向かい側で聞いていた秋本は笑声を上げる。

「そう思ってもしゃーない。しゃーない」

ドンマイだと励ましてくれる。
 

CMが終わったテレビは、芸能ニュースから普通の日常ニュースへと変わる。
 

俺は目を丸くした。
ニュースキャスターがとあるタワーについて報道してるんだけどそのタワー、“東京スカイツリー”っていうらしい。

15年後の未来は新しい東京タワーができるのか?


なんかもうびっくり仰天だな。

15年で日本も此処まで変わるなんて。


驚き呆ける俺に何を思ったのか、秋本がテーブルに何かを置いてこれを見てと声を掛けてくる。

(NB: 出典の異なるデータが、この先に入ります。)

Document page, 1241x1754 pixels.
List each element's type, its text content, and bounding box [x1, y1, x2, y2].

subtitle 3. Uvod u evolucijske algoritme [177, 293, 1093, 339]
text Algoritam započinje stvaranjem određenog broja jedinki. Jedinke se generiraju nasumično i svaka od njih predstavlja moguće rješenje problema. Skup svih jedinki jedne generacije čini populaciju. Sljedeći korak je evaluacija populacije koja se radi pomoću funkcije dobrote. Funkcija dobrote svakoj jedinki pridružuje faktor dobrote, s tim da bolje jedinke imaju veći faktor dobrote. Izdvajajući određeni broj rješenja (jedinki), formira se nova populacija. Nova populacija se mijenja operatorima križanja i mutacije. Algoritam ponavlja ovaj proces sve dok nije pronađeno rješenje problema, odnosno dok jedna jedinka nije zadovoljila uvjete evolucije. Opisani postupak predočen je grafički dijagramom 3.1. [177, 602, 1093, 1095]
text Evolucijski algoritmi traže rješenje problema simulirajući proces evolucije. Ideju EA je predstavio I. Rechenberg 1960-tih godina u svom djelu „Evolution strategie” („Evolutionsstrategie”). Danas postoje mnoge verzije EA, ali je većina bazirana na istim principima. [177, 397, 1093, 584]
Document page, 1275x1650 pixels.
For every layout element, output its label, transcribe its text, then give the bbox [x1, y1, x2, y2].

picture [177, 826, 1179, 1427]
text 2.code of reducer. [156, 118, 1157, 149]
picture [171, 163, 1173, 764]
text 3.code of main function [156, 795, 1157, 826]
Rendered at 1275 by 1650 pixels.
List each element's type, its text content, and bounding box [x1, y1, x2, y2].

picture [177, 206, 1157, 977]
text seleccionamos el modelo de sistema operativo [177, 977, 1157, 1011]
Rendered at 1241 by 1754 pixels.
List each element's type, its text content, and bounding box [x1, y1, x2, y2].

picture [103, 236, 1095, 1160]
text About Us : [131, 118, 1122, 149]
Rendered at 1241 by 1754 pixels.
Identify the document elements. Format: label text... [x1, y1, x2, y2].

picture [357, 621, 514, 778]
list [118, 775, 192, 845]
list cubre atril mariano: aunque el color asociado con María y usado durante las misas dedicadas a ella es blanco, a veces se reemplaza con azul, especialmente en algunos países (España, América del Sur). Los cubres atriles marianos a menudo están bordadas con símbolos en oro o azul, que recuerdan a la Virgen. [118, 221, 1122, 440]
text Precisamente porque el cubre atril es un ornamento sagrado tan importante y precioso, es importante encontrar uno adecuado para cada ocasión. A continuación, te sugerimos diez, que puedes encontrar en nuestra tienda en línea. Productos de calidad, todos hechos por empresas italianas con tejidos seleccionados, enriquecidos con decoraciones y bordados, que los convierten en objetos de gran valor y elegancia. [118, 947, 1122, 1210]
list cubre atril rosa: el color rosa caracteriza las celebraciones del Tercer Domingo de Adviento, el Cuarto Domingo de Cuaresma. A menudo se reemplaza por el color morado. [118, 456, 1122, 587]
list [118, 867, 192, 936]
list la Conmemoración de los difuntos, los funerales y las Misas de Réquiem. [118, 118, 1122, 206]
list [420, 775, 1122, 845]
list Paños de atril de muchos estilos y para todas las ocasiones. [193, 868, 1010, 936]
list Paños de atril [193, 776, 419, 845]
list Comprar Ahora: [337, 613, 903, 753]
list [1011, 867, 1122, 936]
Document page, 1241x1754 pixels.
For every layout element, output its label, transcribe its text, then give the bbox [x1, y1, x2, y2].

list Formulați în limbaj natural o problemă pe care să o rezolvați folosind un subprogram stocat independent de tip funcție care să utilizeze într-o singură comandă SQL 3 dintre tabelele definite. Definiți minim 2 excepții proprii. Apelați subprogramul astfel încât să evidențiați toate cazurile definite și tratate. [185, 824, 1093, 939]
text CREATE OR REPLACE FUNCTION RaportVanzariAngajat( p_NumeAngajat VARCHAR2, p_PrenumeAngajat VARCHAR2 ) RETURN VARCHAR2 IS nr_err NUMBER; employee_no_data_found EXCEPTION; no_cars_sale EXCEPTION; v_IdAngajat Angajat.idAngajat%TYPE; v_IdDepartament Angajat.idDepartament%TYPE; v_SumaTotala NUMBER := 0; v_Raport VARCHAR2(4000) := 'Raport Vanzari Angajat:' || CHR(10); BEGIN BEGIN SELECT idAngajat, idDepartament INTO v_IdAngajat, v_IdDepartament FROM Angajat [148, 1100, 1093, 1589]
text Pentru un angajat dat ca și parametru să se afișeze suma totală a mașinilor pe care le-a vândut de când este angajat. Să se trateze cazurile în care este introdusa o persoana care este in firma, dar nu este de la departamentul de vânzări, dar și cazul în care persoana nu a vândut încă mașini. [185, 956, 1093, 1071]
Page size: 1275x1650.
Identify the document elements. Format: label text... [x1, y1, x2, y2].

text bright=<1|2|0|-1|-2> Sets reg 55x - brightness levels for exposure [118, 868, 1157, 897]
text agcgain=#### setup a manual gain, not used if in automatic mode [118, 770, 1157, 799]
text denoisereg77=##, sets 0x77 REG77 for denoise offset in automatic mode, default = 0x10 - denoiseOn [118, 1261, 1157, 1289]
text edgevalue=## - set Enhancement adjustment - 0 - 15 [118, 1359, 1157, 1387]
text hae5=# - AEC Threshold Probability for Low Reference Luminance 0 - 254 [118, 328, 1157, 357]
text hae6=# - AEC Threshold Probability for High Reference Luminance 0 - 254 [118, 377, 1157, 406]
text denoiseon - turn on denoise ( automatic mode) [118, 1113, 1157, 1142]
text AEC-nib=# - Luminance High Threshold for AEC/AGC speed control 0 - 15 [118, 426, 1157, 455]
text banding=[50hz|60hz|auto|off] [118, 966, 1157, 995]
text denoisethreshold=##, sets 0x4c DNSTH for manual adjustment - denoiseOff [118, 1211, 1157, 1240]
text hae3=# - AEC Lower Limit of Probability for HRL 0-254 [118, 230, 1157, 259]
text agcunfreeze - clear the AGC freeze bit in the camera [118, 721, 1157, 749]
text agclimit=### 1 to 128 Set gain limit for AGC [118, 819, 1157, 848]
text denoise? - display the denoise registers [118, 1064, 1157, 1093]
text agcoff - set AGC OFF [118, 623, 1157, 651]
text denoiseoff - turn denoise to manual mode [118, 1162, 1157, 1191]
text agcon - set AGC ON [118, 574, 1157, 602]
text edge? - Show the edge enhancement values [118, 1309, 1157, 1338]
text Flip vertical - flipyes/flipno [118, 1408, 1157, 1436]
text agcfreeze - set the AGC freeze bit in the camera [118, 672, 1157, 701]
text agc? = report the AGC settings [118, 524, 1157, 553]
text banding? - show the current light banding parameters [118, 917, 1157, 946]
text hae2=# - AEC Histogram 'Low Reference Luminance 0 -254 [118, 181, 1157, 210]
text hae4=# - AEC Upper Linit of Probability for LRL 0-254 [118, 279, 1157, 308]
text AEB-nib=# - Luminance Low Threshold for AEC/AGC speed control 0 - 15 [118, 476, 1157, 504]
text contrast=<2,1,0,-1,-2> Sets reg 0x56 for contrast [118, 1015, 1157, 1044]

「あ。それ」昨日、携帯ショップで見た薄い携帯? ポケベル? じゃんか。

名前はスマートフォンだっけ。

 
「これね、タッチ動作なのよ」

「タッチ動作? うわっ、画面が変わった。触っただけで変わるのか?」
 

興味津々にスマートフォンを見ていた俺は、「これと違うのか?」リビングに放置されていた通学鞄からポケベルを取り出して秋本に見せる。

「なつい!」

秋本は別の意味で興奮した(なついってなんだ?)。

ポケベルを手に取って、あったあったと勝手に触り始める。


だから俺も勝手にスマートフォンを触らせてもらった。


スッゲェな触っただけで、画面がパッパッパッと変わっちまうなんて。

触りながら、「これはポケベルか?」相手に質問。

「携帯の進化版よ」

秋本は返事しつつ、ポケベルを操作している。